Four days after the head of NOAA issued a sweeping order to overhaul and repair the Asset Forfeiture Fund, a New York senator demanded on Monday that NOAA cease using the fund and start making plans to return money to aggrieved fishermen.
Meanwhile, it was revealed Monday that NOAA has been using the fund for years to pay 60 percent of the costs of the administrative law judges it hires from the Coast Guard, a payment that has been ended.
U.S. Sen. Charles E. Schumer, D-N.Y., held a press conference Monday calling on the National Oceanic and Atmospheric Administration to sell off the things it bought without authorization and prepare to return that money to fishermen who were unjustly prosecuted. Those items include hundreds of cars and a $300,000 boat.

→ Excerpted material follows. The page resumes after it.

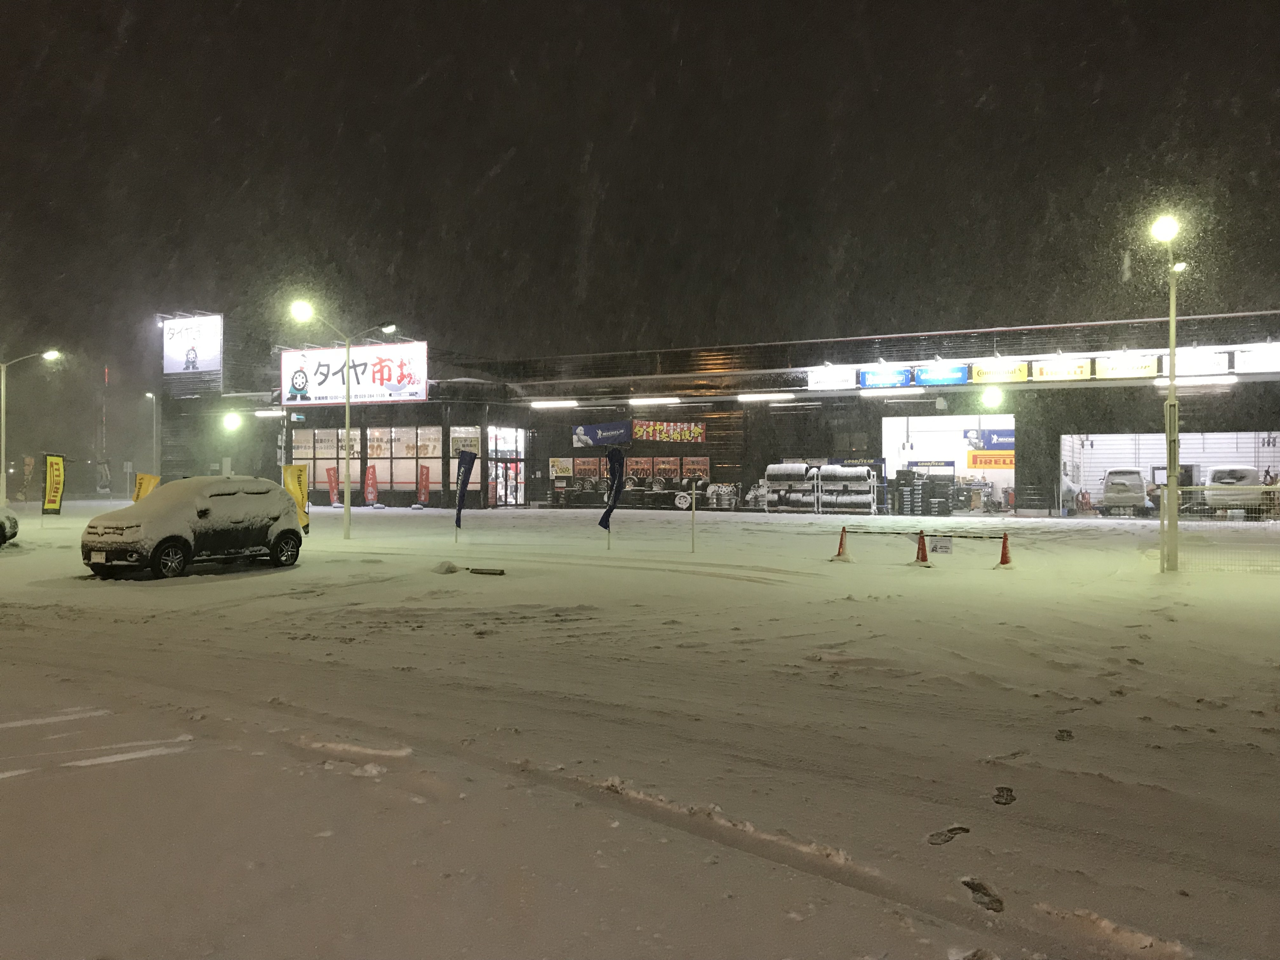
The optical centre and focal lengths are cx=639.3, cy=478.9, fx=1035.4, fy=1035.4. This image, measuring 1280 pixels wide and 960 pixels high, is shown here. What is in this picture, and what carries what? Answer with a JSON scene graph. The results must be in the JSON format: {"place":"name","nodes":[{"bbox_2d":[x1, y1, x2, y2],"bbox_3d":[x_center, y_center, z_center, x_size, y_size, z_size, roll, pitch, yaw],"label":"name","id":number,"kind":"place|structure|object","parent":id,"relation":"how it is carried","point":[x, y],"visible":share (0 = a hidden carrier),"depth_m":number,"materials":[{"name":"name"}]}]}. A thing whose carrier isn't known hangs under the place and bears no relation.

Fifteen NOAA staffers also used the forfeiture fund to travel to Norway for a conference, the Commerce Department's inspector general disclosed in a scathing report last week.
"It appears that we had an out-of-control regional (Northeast) fisheries office that used excess fines and forfeitures as a slush fund for excess," Schumer said. "The fact that the very people charged with enforcing the rules related to fishing have done so in an arbitrary and capricious way throws NOAA's entire enforcement program into doubt. I am calling on NOAA to hold people responsible, sell off the cars, boats and other unauthorized purchases and fund fishermen who were unjustly or excessively fined and whose fishing seasons have been shortened."
In a letter to NOAA administrator Dr. Jane Lubchenco, Schumer also demanded that NOAA stop using the fund until it can be reorganized and is within the law. Lubchenco has moved the fund to the control of the comptroller of her agency, but the fund can still be used by the law enforcement office as long as it gets a sign-off on purchases over $1,000.
Schumer called on NOAA to do something it has resisted since the inspector general's preliminary report in January: revisit past cases and make restitution where called for.
He said NOAA should immediately analyze individual excess fines, recalculate an appropriate fine, and return the excess to Northeast fishermen. Schumer said that money not needed to reimburse excess fines be used as economic aid or re-training programs for displaced fishermen burdened by catch restrictions.